If a line in the listing below includes the string "Лікар", pull it out.

Material provided below:

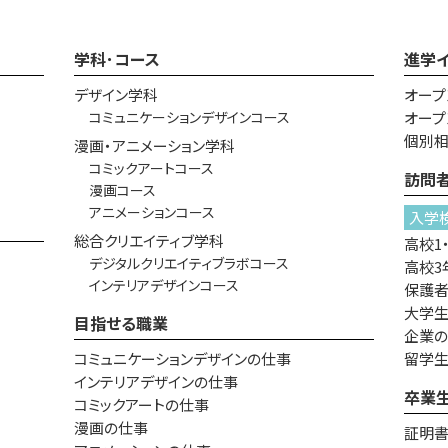
学科･コース
進学
デザイン学科
オープ
コミュニケーションデザインコース
オープ
個別
漫画・アニメーション学科
コミックアートコース
訪問
漫画コース
アニメーションコース
入学
総合クリエイティブ学科
高校1
デジタルクリエイティブラボコース
高校3
インテリアデザインコース
保護
大学生
目指せる職業
企業
コミュニケーションデザインの仕事
留学
インテリアデザインの仕事
卒業
コミックアートの仕事
漫画の仕事
証明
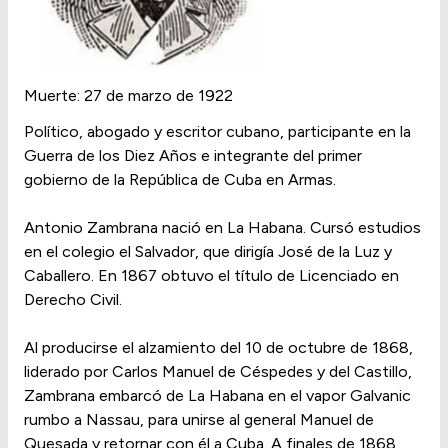
Muerte: 27 de marzo de 1922
Político, abogado y escritor cubano, participante en la
Guerra de los Diez Años e integrante del primer
gobierno de la República de Cuba en Armas.
Antonio Zambrana nació en La Habana. Cursó estudios
en el colegio el Salvador, que dirigía José de la Luz y
Caballero. En 1867 obtuvo el título de Licenciado en
Derecho Civil.
Al producirse el alzamiento del 10 de octubre de 1868,
liderado por Carlos Manuel de Céspedes y del Castillo,
Zambrana embarcó de La Habana en el vapor Galvanic
rumbo a Nassau, para unirse al general Manuel de
Quesada y retornar con él a Cuba. A finales de 1868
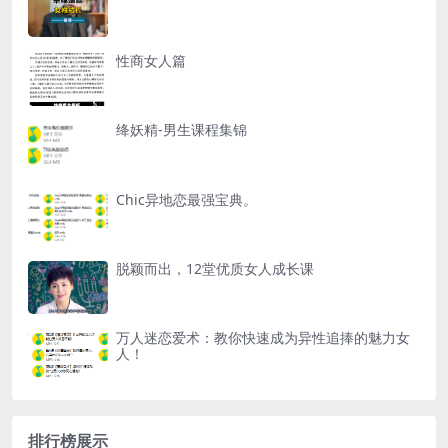
性商女人篇
绛妖精-男生课程集锦
Chic异地恋最强宝典。
脱颖而出，12堂优质女人成长课
万人迷恋爱术：教你快速成为异性追捧的魅力女
人！
排行榜展示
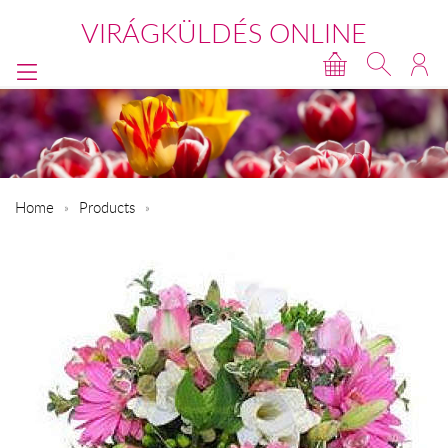
VIRÁGKÜLDÉS ONLINE
Home
Products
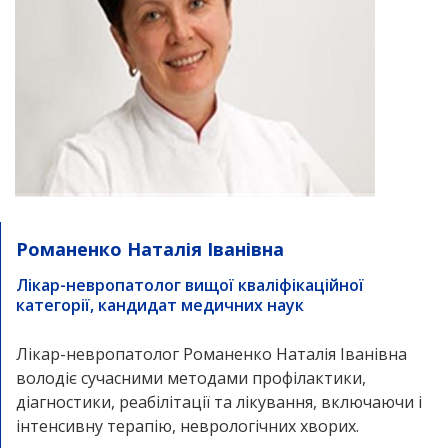
Романенко Наталія Іванівна
Лікар-невропатолог вищої кваліфікаційної
категорії, кандидат медичних наук
Лікар-невропатолог Романенко Наталія Іванівна
володіє сучасними методами профілактики,
діагностики, реабілітації та лікування, включаючи і
інтенсивну терапію, неврологічних хворих.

End of Material provided.

-- Answer below --
Лікар-невропатолог вищої кваліфікаційної
Лікар-невропатолог Романенко Наталія Іванівна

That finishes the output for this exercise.